B.F.-L.: Difficile de s’attendre à des débats de cette veine en l’absence d’intellectuels. Il n’y en avait pas. Pourtant, nous avons des intellectuels musulmans, ils foisonnent ici. Je ne citerai que Mohamed Arkoun ou Youssef Seddik et d’autres de leur valeur qui avaient leur place dans cette consultation. Autre regret, il n’y avait pas de jeunes. S’il y en avait eu, on aurait pu, grâce à leurs questions, discuter des relations de l’Islam avec la République. Tous comptes faits, l’idéologie dominante - un Islam rétrograde - était une manière de couper l’herbe sous les pieds des éventuels travaux de réflexion sur l’adaptation de l’Islam à la modernité.
Q.O.: Vos critiques vont bien au-delà de la composition du CFCM.
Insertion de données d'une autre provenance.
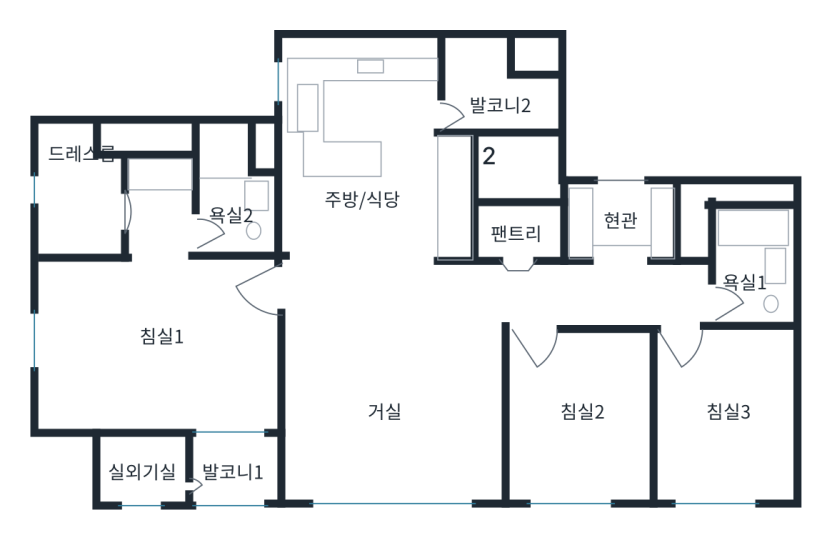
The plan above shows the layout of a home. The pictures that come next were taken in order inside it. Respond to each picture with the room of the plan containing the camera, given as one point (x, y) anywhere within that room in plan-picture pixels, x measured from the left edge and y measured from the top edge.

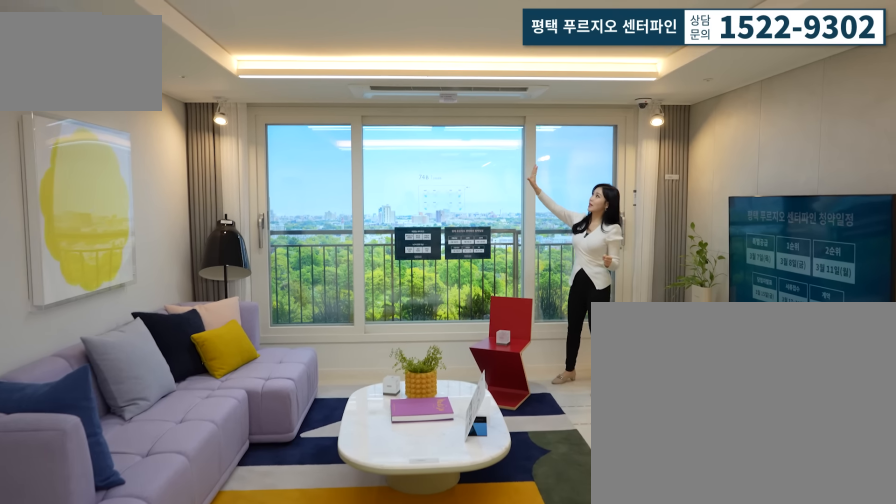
(388, 399)
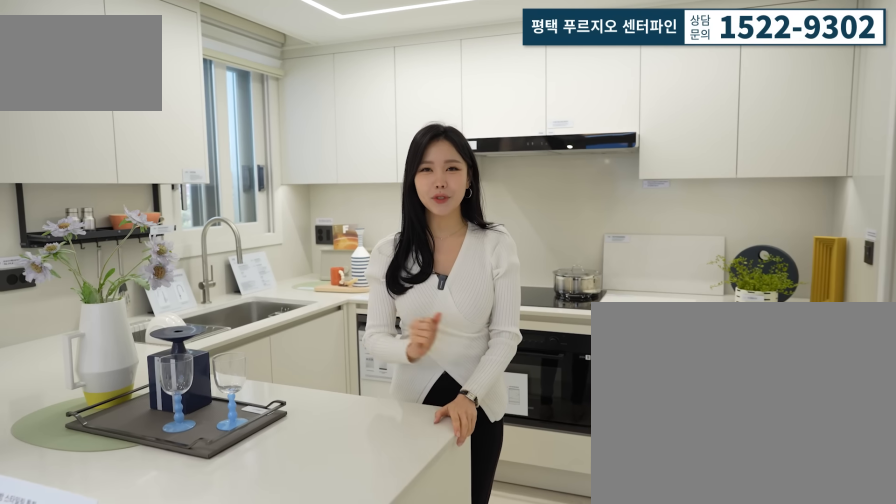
(378, 163)
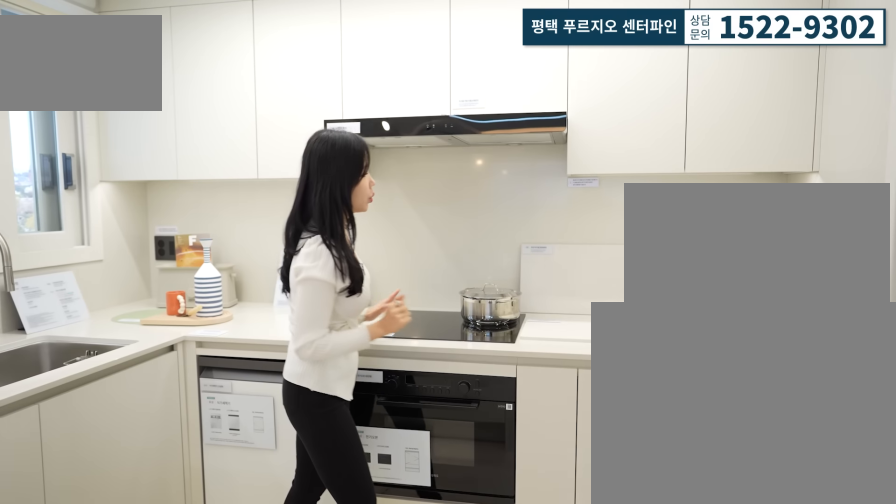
(378, 163)
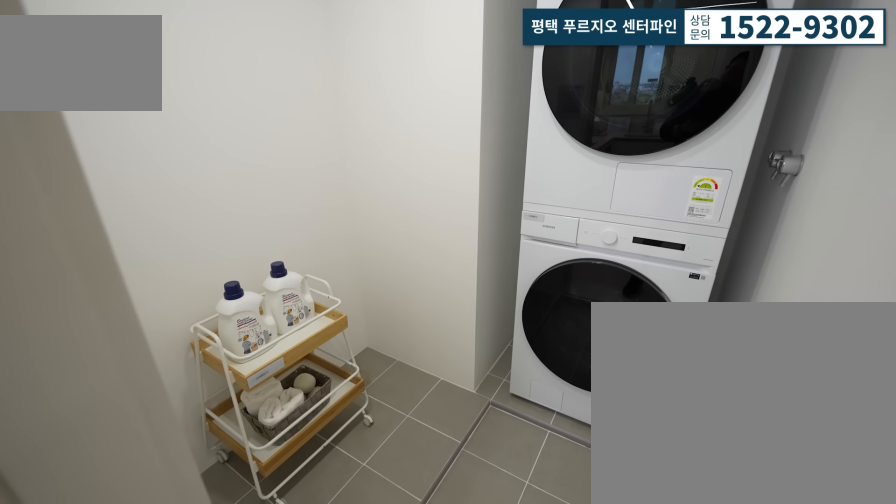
(503, 97)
B.F.-L.: L’instance a péché par manque de pertinence. Dès le départ - moi y compris -, nous avons commis une erreur méthodologique. Nous ne connaissions pas très bien l’espace que la laïcité permettait d’occuper. L’espace d’expression de l’Islam devait fatalement - comme le Judaïsme, comme le Christianisme - tenir compte de cet espace-là. Croyant connaître la loi de 1905 sur la laïcité, nous n’avons pas anticipé sur la perspective des perceptions rétrogrades.
On prenait l’Islam tel quel et on le mettait tel quel dans la République, sans tenir compte des adaptations possibles et nécessaires aujourd’hui. Cela me conforte dans ma conviction qu’il y a un travail à mener avec des intellectuels.
Il faut que nous provoquions un changement de regard sur l’Islam et sur l’immigration.
Q.O.: Au moyen de quelles parades ?
B.F.-L.: Il ne faut pas que nous considérions que nous sommes des victimes. Il faut commencer par là déjà. Ce n’est pas la faute à l’autre. C’est notre faute à nous, musulmans, de ne pas avoir pris en charge notre foi et nos problèmes dans notre diversité et dans l’espace laïque. Il ne faut pas attendre que les institutions françaises prennent en charge ce qui n’est pas leur vocation.
Q.O.: Mais l’objectif premier du CFCM consistait à donner une visibilité à l’Islam de France, lui permettre de se doter d’une représentation à la «table de la République», selon la formule de Jean-Pierre Chevènement. Ce n’est pas possible de s’y inviter en ignorant les institutions...
B.F.-L.: ...Absolument. La consultation ne peut faire l’impasse sur les institutions. Mais la question de l’adaptation de l’Islam à la modernité, c’est l’affaire des musulmans. La grande erreur, c’est d’avoir attendu de l’institution française ce qu’elle ne pouvait pas donner. Il est nécessaire que les citoyens français de confession musulmane participent, au même titre que l’ensemble des Français, à la vie de la République. Cette participation à la vie républicaine nous permettra d’accéder, dans la plus grande transparence, à une participation de la construction de l’Europe. C’est une nécessité.
Aujourd’hui, au bas mot, il y a dix-neuf millions de citoyens musulmans en Europe. Ils ne sont pas considérés comme référence. Dernièrement, j’ai lu un livre - capital à mes yeux - de l’Américain Richard W. Bulliet sur la «civilisation islamo-chrétienne».
Q.O.: Que contient-il de si remarquable pour jouir d’une telle importance ?
B.F.-L.: Il invite à considérer le vécu et la créativité de tous les pratiquants de l’Islam. D’autre part, cette créativité devrait permettre, sans s’éloigner des principes fondamentaux de notre religion, à travailler sur l’esprit des textes et non sur la forme. C’est là que le travail des intellectuels s’impose.
Q.O.: D’un point de vue faisabilité, qui a vocation à adapter l’Islam à la «modernité» ou «à l’air du temps» ?
B.F.-L.: Loin de nous l’idée de refaire la consultation. Nous sommes désireux de connaître la perception qu’ont les chiites, les kharidjites, les druzes de France et voir comment ils envisagent l’adaptation de notre religion à la République, sans oublier les non-pratiquants qui n’en demeurent pas moins attachés à l’éthique et aux valeurs philosophiques de l’Islam. Par ailleurs, il est impératif que nous éduquions les jeunes à cet Islam d’ouverture.